When situations arise such as being abroad for educational or military purposes one of the only comforting abilities is to use a VPN service to access the kind of TV shows that you’re familiar to watching, it is soothing and reminds you of home.
The fact a VPN service allows you to access such services is more of a by product of how a VPN works rather than their intention. Many providers don’t even mention the fact that this by product exists due to the fact it isn’t a given.
At any time this type of by product could be removed with technical or blocking means. Other providers sell heavily on the ability to access restricted content and can become their main focus, because, let’s face it, accessing content is a large portion of a customer base and there is nothing directly wrong with that.
Using this by product to access these services will be frowned upon by the TV services themselves, while they may not specifically mention it is against their terms & conditions to access the service using a VPN or anonymous proxy type service (although many do) they will definitely be against the practise and fully aware it exists.
There is actually very little that these services can do against this type of bypassing method but recently Hulu has started to block most major VPN services IP ranges according to Reddit user DanHeese and confirmed by other users. One silver lining is it appears that the blocks are simple IP based blockages as explained by the VikingVPN server administrator which makes it extremely easy to rectify for many VPN providers.
The way in which this has most likely come about is either Hulu have made a concious effort to sign up the most major VPN providers, record the IP addresses used on US servers and block them. An alternative would be to take note of IP addresses that are being heavily used to access the service and considering what that specific IP address relates to.
Even a heavily utilised IP address at an educational institute or library would never match thousands upon thousands of connections from one IP address at a VPN provider and so it would be extremely easy for Hulu to route out these “rogue” IP addresses and add them to a block list.

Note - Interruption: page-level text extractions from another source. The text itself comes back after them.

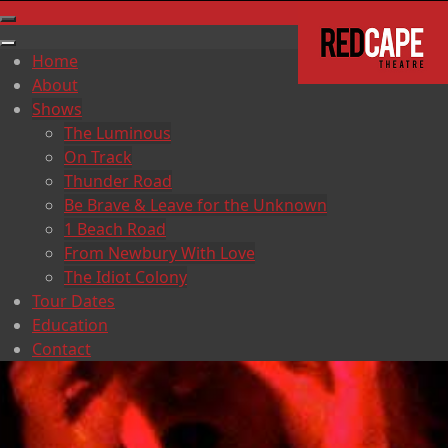
Home
About
Shows
The Luminous
On Track
Thunder Road
Be Brave & Leave for the Unknown
1 Beach Road
From Newbury With Love
The Idiot Colony
Tour Dates
Education
Contact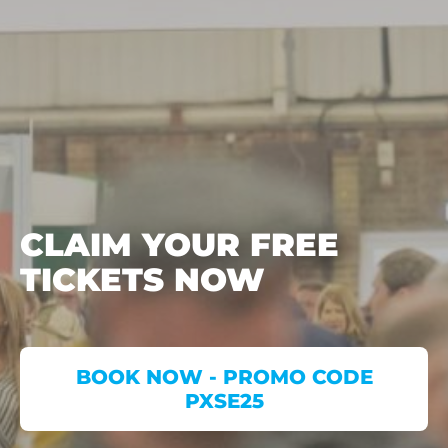
CLAIM YOUR FREE
TICKETS NOW
BOOK NOW - PROMO CODE
PXSE25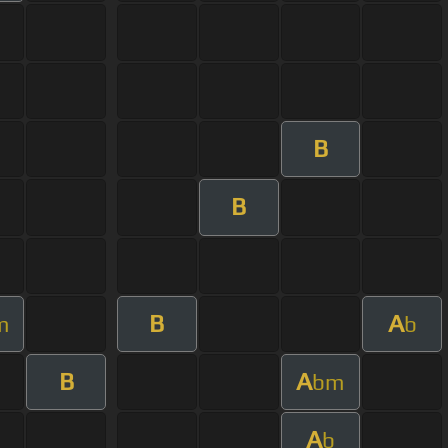
B
B
B
A
m
b
B
A
bm
A
b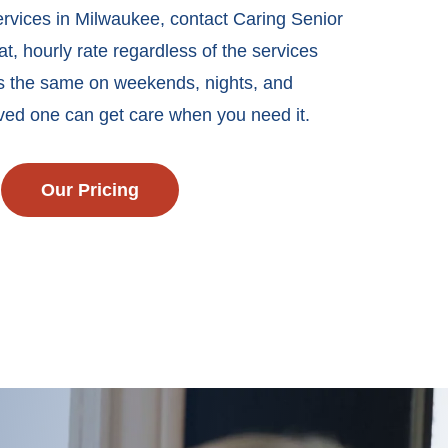
ervices in Milwaukee, contact Caring Senior
t, hourly rate regardless of the services
ys the same on weekends, nights, and
oved one can get care when you need it.
Our Pricing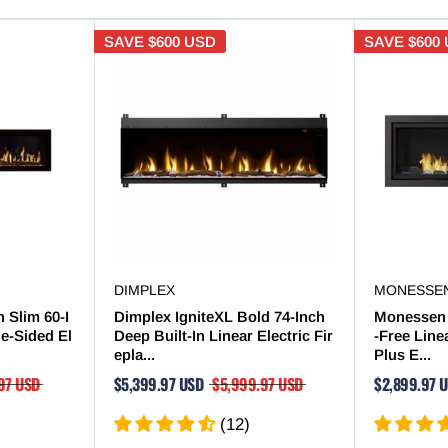

SAVE
$600 USD
SAVE
$600
DIMPLEX
MONESSE
 Slim 60-I
Dimplex IgniteXL Bold 74-Inch
Monessen 
le-Sided El
Deep Built-In Linear Electric Fir
-Free Line
epla...
Plus E...
97 USD
$5,399.97 USD
$5,999.97 USD
$2,899.97 
(12)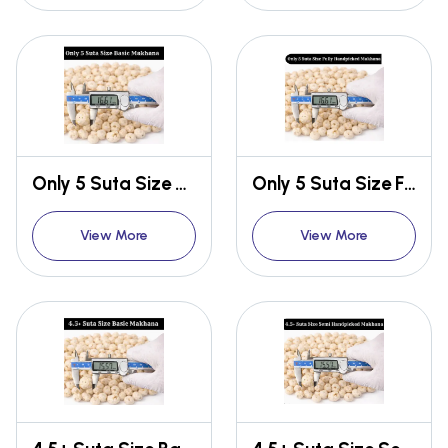
Only 5 Suta Size Basic Makhana
Only 5 Suta Size Fully Handpicked Makhana
View More
View More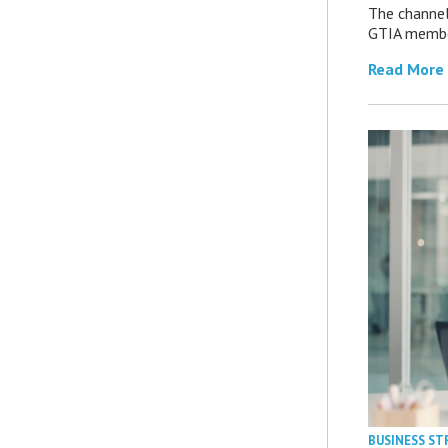
The channel’
GTIA member
Read More
BUSINESS ST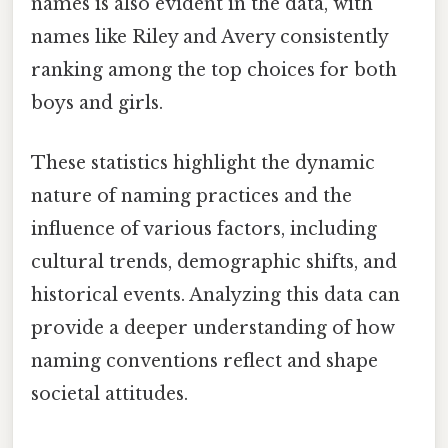
names is also evident in the data, with
names like Riley and Avery consistently
ranking among the top choices for both
boys and girls.
These statistics highlight the dynamic
nature of naming practices and the
influence of various factors, including
cultural trends, demographic shifts, and
historical events. Analyzing this data can
provide a deeper understanding of how
naming conventions reflect and shape
societal attitudes.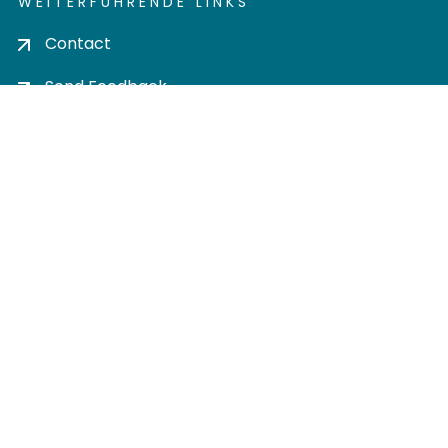
WEITERFÜHRENDE LINKS
Contact
Send Feedback
Cookie settings
Privacy policy
Impress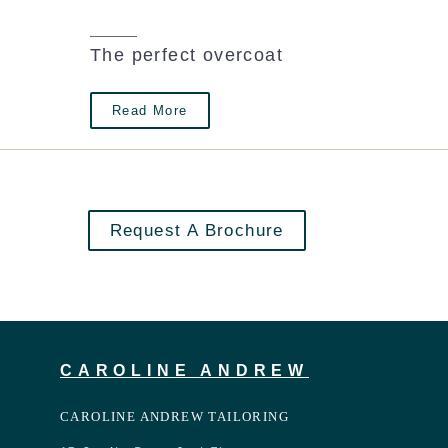
The perfect overcoat
Read More
Request A Brochure
CAROLINE ANDREW
CAROLINE ANDREW TAILORING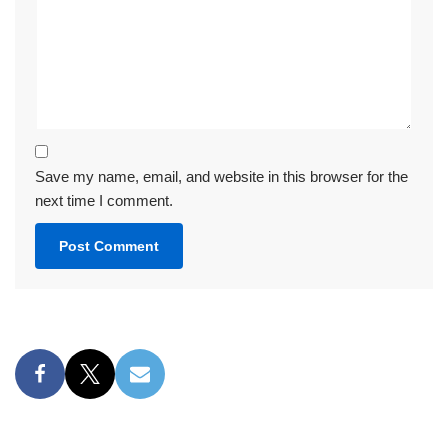
Save my name, email, and website in this browser for the
next time I comment.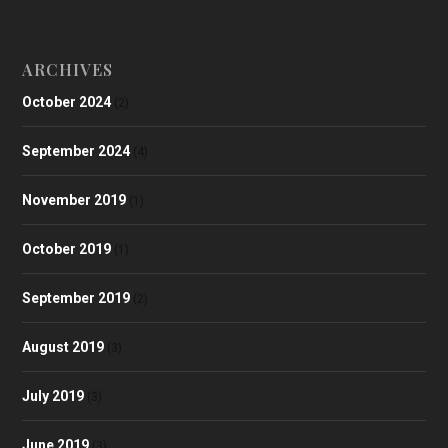
ARCHIVES
October 2024
(2)
September 2024
(4)
November 2019
(1)
October 2019
(1)
September 2019
(2)
August 2019
(3)
July 2019
(3)
June 2019
(3)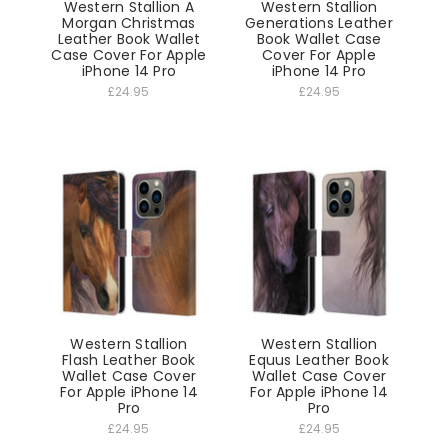
Western Stallion A
Western Stallion
Morgan Christmas
Generations Leather
Leather Book Wallet
Book Wallet Case
Case Cover For Apple
Cover For Apple
iPhone 14 Pro
iPhone 14 Pro
£24.95
£24.95
Western Stallion
Western Stallion
Flash Leather Book
Equus Leather Book
Wallet Case Cover
Wallet Case Cover
For Apple iPhone 14
For Apple iPhone 14
Pro
Pro
£24.95
£24.95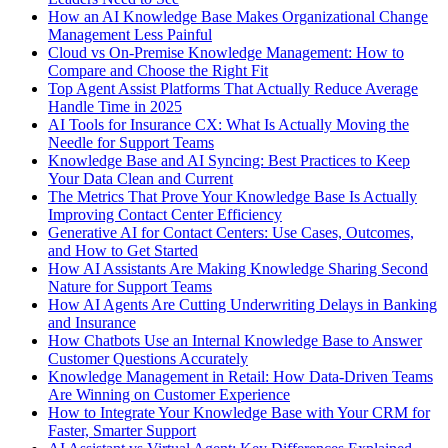
How an AI Knowledge Base Makes Organizational Change
Management Less Painful
Cloud vs On-Premise Knowledge Management: How to
Compare and Choose the Right Fit
Top Agent Assist Platforms That Actually Reduce Average
Handle Time in 2025
AI Tools for Insurance CX: What Is Actually Moving the
Needle for Support Teams
Knowledge Base and AI Syncing: Best Practices to Keep
Your Data Clean and Current
The Metrics That Prove Your Knowledge Base Is Actually
Improving Contact Center Efficiency
Generative AI for Contact Centers: Use Cases, Outcomes,
and How to Get Started
How AI Assistants Are Making Knowledge Sharing Second
Nature for Support Teams
How AI Agents Are Cutting Underwriting Delays in Banking
and Insurance
How Chatbots Use an Internal Knowledge Base to Answer
Customer Questions Accurately
Knowledge Management in Retail: How Data-Driven Teams
Are Winning on Customer Experience
How to Integrate Your Knowledge Base with Your CRM for
Faster, Smarter Support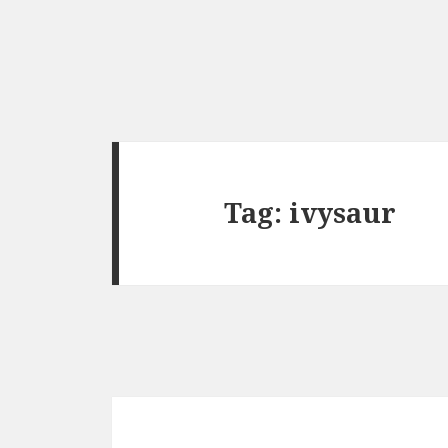
Tag:
ivysaur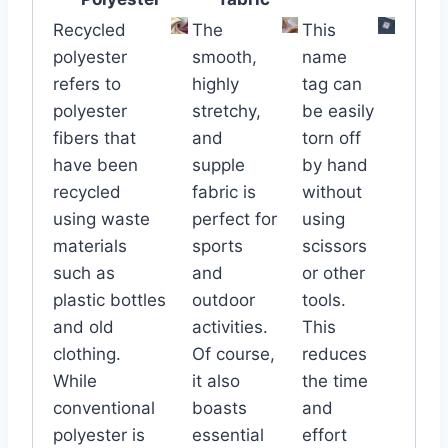
Recycled
The
This
polyester
smooth,
name
refers to
highly
tag can
polyester
stretchy,
be easily
fibers that
and
torn off
have been
supple
by hand
recycled
fabric is
without
using waste
perfect for
using
materials
sports
scissors
such as
and
or other
plastic bottles
outdoor
tools.
and old
activities.
This
clothing.
Of course,
reduces
While
it also
the time
conventional
boasts
and
polyester is
essential
effort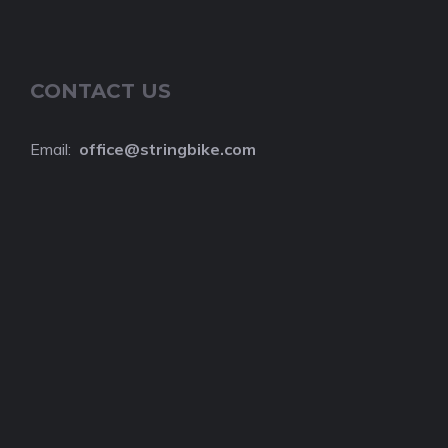
CONTACT US
Email:
o
ffice@stringbike.com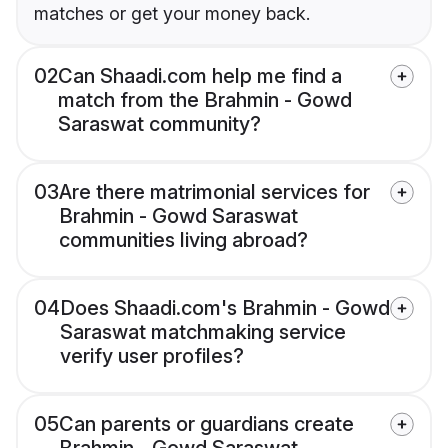
matches or get your money back.
02
Can Shaadi.com help me find a
match from the Brahmin - Gowd
Saraswat community?
03
Are there matrimonial services for
Brahmin - Gowd Saraswat
communities living abroad?
04
Does Shaadi.com's Brahmin - Gowd
Saraswat matchmaking service
verify user profiles?
05
Can parents or guardians create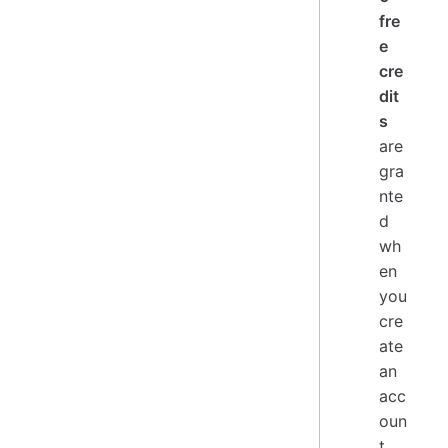
fre
e
cre
dit
s
are
gra
nte
d
wh
en
you
cre
ate
an
acc
oun
t.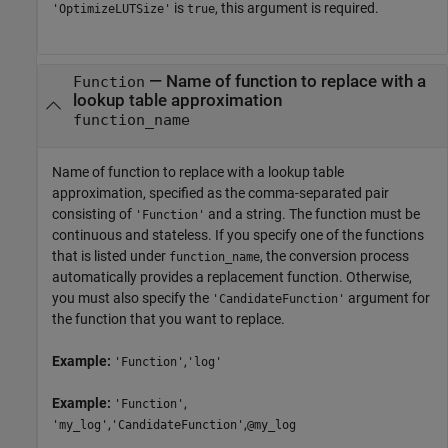
is
, this argument is required.
'OptimizeLUTSize'
true
—
Name of function to replace with a
Function
lookup table approximation
function_name
Name of function to replace with a lookup table
approximation, specified as the comma-separated pair
consisting of
and a string. The function must be
'Function'
continuous and stateless. If you specify one of the functions
that is listed under
, the conversion process
function_name
automatically provides a replacement function. Otherwise,
you must also specify the
argument for
'CandidateFunction'
the function that you want to replace.
Example:
,
'Function'
'log'
Example:
,
'Function'
,
,
'my_log'
'CandidateFunction'
@my_log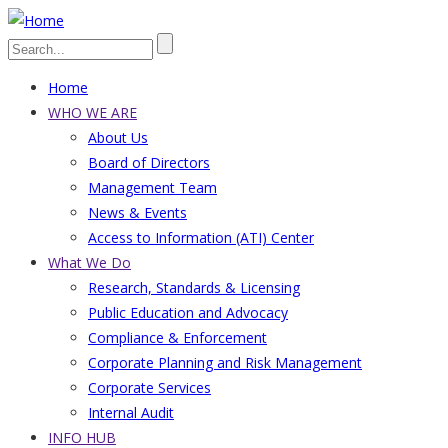
Skip
to
Search
main
Home
content
Main
WHO WE ARE
About Us
navigation
Board of Directors
Management Team
News & Events
Access to Information (ATI) Center
What We Do
Research, Standards & Licensing
Public Education and Advocacy
Compliance & Enforcement
Corporate Planning and Risk Management
Corporate Services
Internal Audit
INFO HUB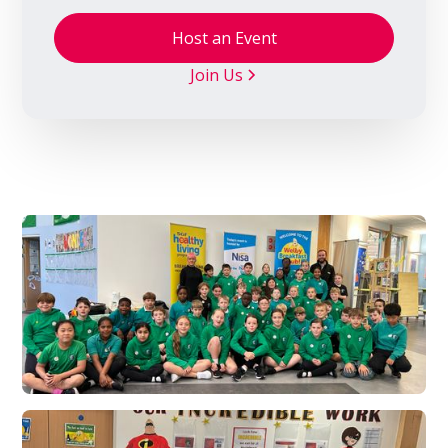
Host an Event
Join Us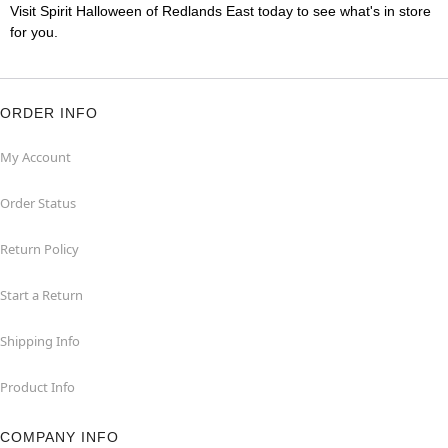
Visit Spirit Halloween of Redlands East today to see what's in store
for you.
ORDER INFO
My Account
Order Status
Return Policy
Start a Return
Shipping Info
Product Info
COMPANY INFO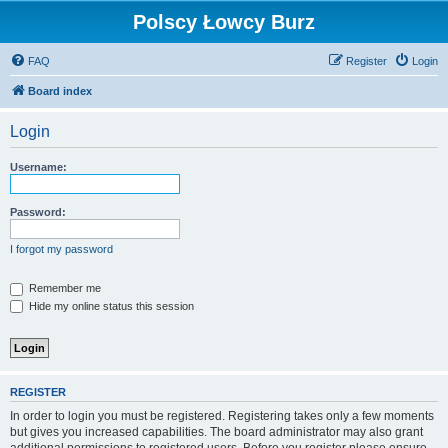
Polscy Łowcy Burz
FAQ
Register
Login
Board index
Login
Username:
Password:
I forgot my password
Remember me
Hide my online status this session
REGISTER
In order to login you must be registered. Registering takes only a few moments
but gives you increased capabilities. The board administrator may also grant
additional permissions to registered users. Before you register please ensure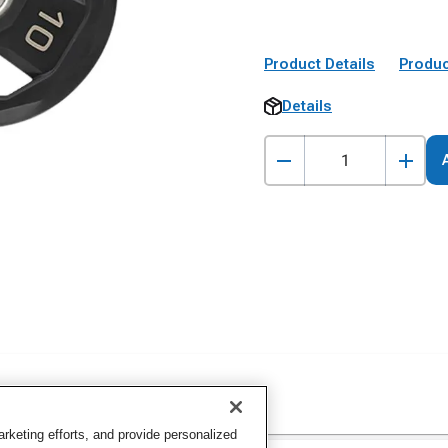
Product Details
Produc
Details
keting efforts, and provide personalized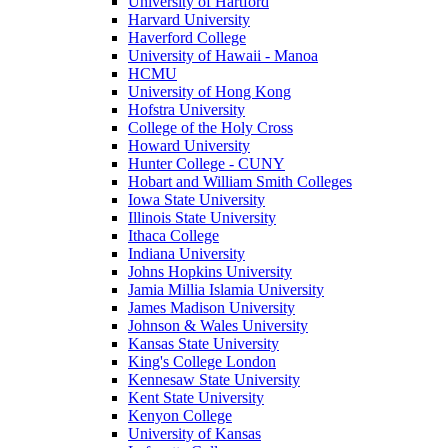
University of Hartford
Harvard University
Haverford College
University of Hawaii - Manoa
HCMU
University of Hong Kong
Hofstra University
College of the Holy Cross
Howard University
Hunter College - CUNY
Hobart and William Smith Colleges
Iowa State University
Illinois State University
Ithaca College
Indiana University
Johns Hopkins University
Jamia Millia Islamia University
James Madison University
Johnson & Wales University
Kansas State University
King's College London
Kennesaw State University
Kent State University
Kenyon College
University of Kansas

The solution for VPN providers depends on the amount of IP addresses they have available. For those considered more secure who use a very small range of IP addresses and share them between many users it will be more difficult as they will need to offer out a new IP address which in the future could also be subject to being added to the blocked list. Providers who have hundreds if not thousands of IP addresses such as IPVanish which are constantly changing when you connect are more likely to give you the best chance at being able to access Hulu and other similar services which could at any junction introduce similar IP range blocks.
If you’re with a provider that provides thousands of different IP addresses then the likelihood is that you haven’t been affected and probably haven’t even notice any issue, its entirely possible that your provider wasn’t included in the blockages either which would be another reason you didn’t notice.
If you’re with a provider who offers a smaller number of IP addresses and you’re finding you can no longer access Hulu then you should contact them immediately as they may be able to substitute with a new IP address so you can continue to access the service. If a provider sells the service based on the fact you can access restricted services then they should do their best to enable this again, however if the provider did not specify in the first instance then it is entirely possible that they have no reason to assist you.
Regardless of your provider, if you can no longer access Hulu and they aren’t willing to assist it will be time to start considering a provider who can assist you accessing Hulu.